Spa days at home are life savers. I spend hours on scented baths, showers, exfoliation, clay masks, facial massage, moisturizing, manicures, and pedicures. When I’m done, I feel a little lighter, a little less stressed, a little more prepared for the outside world. It doesn’t have to be expensive.  It doesn’t have to take hours. Your only moment alone may be the shower. If so, use that time.   Also it doesn’t have to be expensive.  Whether you find products in a department store, drug store, or grocery store doesn’t matter.  What matters is taking out time for you.  Afterall, if you don’t take time out for you you’ll be less able to help others.

Self Care

Today’s trip to the doctor was like being dropped on my head.  There is nothing like having someone hold a mirror to your face and show you how much you have been lacking.  I knew but for whatever reason it wasn’t real until day.

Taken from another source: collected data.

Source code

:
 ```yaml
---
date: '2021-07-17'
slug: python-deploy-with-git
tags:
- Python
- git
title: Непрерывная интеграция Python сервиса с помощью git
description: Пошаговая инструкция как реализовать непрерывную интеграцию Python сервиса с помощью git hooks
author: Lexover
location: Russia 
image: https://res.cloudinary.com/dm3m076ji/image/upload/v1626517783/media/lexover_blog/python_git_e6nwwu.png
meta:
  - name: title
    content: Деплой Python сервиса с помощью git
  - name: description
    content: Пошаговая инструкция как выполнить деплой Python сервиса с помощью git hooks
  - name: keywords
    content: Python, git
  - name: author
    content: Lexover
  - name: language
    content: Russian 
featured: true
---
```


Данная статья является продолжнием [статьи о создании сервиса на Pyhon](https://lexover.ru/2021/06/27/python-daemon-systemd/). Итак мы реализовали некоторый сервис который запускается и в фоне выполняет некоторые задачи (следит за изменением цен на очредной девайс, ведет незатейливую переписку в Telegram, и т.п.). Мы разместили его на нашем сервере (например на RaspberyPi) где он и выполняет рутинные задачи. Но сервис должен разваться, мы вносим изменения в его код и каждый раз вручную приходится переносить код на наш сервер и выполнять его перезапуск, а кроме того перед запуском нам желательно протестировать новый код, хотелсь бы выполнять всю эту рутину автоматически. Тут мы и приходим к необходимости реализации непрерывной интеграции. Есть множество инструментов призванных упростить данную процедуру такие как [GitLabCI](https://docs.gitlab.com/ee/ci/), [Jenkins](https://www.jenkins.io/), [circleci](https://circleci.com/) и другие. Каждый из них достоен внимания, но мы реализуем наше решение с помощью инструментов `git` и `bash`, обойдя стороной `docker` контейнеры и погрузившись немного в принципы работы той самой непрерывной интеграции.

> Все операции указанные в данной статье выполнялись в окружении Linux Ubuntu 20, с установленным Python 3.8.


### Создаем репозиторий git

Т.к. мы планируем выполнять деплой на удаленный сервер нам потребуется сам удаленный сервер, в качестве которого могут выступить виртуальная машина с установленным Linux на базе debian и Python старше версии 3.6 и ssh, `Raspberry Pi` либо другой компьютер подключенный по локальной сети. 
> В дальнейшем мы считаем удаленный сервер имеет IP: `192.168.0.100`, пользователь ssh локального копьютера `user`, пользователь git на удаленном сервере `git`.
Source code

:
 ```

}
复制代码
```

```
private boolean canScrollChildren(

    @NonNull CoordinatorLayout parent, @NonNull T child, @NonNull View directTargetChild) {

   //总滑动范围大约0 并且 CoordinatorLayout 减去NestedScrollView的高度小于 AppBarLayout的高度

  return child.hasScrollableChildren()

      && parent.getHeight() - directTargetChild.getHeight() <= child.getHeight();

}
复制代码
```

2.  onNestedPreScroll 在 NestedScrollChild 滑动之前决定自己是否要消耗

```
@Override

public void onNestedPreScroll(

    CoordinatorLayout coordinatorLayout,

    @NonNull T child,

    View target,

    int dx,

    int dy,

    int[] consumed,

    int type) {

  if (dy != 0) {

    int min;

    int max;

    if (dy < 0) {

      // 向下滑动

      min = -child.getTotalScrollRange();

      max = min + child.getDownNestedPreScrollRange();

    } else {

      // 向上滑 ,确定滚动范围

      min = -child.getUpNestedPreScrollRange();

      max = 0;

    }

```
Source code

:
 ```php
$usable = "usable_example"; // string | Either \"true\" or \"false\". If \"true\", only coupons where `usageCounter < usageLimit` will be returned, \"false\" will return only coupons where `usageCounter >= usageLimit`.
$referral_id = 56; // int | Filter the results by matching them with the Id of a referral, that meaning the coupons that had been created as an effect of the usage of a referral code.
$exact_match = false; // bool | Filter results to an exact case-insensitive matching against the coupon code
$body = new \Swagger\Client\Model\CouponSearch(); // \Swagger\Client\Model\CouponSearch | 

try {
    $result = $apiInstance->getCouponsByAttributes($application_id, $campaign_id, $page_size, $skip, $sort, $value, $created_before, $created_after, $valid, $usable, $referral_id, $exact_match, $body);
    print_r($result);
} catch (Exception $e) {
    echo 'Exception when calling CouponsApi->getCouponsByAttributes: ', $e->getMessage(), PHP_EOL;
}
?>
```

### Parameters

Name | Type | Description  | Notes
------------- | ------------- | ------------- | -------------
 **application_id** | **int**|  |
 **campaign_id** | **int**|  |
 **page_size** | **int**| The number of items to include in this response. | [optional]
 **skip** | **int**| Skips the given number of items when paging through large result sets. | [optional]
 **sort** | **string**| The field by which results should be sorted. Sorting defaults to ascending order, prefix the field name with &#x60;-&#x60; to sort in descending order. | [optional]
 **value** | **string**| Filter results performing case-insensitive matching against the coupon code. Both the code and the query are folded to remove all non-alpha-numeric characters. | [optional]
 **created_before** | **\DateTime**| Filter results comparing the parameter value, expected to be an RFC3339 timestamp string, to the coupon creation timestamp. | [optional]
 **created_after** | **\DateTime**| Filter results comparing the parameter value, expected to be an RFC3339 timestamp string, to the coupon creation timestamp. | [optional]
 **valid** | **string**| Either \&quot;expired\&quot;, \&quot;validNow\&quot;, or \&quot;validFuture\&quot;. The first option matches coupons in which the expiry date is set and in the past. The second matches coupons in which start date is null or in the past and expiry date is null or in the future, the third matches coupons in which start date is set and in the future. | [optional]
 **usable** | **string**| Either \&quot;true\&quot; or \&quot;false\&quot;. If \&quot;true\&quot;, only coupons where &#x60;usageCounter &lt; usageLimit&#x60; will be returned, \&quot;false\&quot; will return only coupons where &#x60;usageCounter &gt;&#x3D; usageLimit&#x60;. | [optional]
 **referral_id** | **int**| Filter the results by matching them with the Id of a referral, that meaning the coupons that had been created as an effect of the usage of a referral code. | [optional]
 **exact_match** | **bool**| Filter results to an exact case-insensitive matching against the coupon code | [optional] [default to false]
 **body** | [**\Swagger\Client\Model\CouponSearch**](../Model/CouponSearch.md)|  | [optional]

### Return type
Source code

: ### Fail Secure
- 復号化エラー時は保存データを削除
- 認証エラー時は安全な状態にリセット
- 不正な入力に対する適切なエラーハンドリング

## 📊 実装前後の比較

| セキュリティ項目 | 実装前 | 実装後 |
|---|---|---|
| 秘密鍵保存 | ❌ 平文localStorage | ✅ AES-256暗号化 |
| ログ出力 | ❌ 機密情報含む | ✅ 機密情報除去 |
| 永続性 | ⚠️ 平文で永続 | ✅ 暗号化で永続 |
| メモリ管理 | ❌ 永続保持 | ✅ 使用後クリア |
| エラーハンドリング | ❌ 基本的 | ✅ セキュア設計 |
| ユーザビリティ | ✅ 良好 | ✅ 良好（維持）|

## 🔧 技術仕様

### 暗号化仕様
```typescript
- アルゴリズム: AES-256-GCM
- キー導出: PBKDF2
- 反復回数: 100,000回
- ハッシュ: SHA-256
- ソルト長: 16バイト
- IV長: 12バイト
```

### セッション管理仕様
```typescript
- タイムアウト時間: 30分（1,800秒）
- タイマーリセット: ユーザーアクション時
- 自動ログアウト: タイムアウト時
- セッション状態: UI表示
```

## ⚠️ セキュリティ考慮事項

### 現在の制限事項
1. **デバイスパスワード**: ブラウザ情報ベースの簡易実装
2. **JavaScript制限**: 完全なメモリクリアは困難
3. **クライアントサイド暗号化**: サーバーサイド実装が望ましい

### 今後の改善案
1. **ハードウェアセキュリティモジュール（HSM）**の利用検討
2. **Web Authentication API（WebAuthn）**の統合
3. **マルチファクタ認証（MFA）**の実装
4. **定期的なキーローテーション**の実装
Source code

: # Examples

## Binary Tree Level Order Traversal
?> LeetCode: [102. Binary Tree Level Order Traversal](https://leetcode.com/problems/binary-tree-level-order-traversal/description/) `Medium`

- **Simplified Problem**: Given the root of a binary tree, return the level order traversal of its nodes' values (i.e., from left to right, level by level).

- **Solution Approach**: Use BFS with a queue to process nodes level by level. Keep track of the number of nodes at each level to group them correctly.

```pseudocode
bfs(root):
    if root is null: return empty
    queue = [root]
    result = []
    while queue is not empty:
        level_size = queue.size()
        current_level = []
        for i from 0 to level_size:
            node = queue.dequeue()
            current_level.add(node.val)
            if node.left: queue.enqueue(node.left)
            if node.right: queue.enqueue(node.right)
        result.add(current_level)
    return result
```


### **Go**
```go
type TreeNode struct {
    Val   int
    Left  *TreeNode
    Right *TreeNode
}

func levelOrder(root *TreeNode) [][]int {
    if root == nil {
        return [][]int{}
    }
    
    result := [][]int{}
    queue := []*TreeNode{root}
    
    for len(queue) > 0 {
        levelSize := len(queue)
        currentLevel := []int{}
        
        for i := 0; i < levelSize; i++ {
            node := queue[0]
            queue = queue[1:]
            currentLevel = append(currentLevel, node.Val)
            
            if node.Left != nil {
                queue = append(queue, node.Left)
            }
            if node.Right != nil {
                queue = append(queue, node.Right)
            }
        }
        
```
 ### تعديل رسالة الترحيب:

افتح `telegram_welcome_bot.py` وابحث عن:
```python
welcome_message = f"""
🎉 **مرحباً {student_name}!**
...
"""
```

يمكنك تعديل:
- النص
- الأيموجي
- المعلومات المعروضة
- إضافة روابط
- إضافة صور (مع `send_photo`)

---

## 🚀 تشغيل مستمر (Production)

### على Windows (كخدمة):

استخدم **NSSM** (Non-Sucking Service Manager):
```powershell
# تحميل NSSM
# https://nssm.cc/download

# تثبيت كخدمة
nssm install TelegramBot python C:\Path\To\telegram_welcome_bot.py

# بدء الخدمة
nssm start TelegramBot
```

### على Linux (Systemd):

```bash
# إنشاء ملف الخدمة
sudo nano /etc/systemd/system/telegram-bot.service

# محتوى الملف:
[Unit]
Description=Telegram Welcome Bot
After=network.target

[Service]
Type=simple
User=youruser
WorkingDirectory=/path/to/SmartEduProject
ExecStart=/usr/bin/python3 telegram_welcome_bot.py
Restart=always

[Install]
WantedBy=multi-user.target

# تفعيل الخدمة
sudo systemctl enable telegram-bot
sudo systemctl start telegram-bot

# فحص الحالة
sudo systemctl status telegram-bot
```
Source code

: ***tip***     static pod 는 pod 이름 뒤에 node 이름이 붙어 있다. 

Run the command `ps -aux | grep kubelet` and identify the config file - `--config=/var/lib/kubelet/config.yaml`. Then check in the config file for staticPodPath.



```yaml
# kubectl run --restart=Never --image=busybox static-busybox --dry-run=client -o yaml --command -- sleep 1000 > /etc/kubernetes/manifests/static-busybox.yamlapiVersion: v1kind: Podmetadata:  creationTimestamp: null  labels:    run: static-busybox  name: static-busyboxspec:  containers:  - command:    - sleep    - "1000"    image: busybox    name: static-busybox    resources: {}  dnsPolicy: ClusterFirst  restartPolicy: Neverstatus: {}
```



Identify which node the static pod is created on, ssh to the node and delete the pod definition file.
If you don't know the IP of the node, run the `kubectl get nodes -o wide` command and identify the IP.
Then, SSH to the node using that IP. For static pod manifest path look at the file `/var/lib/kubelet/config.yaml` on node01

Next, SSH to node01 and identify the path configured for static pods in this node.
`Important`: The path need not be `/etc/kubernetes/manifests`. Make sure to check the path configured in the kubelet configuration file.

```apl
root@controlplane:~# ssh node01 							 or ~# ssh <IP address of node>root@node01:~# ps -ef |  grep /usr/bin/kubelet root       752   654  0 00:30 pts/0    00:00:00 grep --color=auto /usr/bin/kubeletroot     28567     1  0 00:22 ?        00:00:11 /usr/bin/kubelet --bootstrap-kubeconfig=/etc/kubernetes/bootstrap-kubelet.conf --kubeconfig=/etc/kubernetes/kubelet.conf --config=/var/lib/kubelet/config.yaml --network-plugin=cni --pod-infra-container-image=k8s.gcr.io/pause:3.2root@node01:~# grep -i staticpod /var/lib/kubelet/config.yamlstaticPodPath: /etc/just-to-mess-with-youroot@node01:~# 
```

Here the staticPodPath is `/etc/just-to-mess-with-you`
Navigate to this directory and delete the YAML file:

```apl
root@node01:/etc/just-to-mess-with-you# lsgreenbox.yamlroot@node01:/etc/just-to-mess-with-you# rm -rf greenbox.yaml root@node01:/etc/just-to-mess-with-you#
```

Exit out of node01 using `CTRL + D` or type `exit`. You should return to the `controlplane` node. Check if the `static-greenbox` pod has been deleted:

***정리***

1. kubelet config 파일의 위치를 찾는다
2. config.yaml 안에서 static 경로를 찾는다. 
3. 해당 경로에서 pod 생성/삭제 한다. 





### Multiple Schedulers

I went for my back pain which has been an issue since I was rear ended in 2010. While I was waiting to be seen I noticed the scale in the hall.  I forgot about that part.  I don’t weigh myself at home.  I measure myself but I stay off the scale.  I knew the scale was going to reflect a number seemingly unhealthy for my height.  I was dreading it.  When it was my turn, I hadn’t quite decided if I would look.  Once I got on the scale, my breasts decided for me lol.  I couldn’t see past them to the number on the scale.  I contorted so I could see.  Then I tried to justify the number.  It can’t be right.  My movement could’ve threw it off.  Plus I was wearing shoes…and layers…

Then it was time for my vitals.  Anxiety hit again.  Would my blood pressure be elevated? Then I start thinking about strokes, heart attacks, medications.  By the time the doctor came in.  I had lost focus on my back and started thinking about everything else.

What was the outcome? Well the short version is, things that once came easy now have to be worked towards. Is that the answer I want? No. However, it is what it is.  If I want to be healthy I have to constantly work towards health. I have to work harder to combat family history.  I cannot neglect self care.

I already know some days will be harder than others.  I also know the payoff will be well worth it.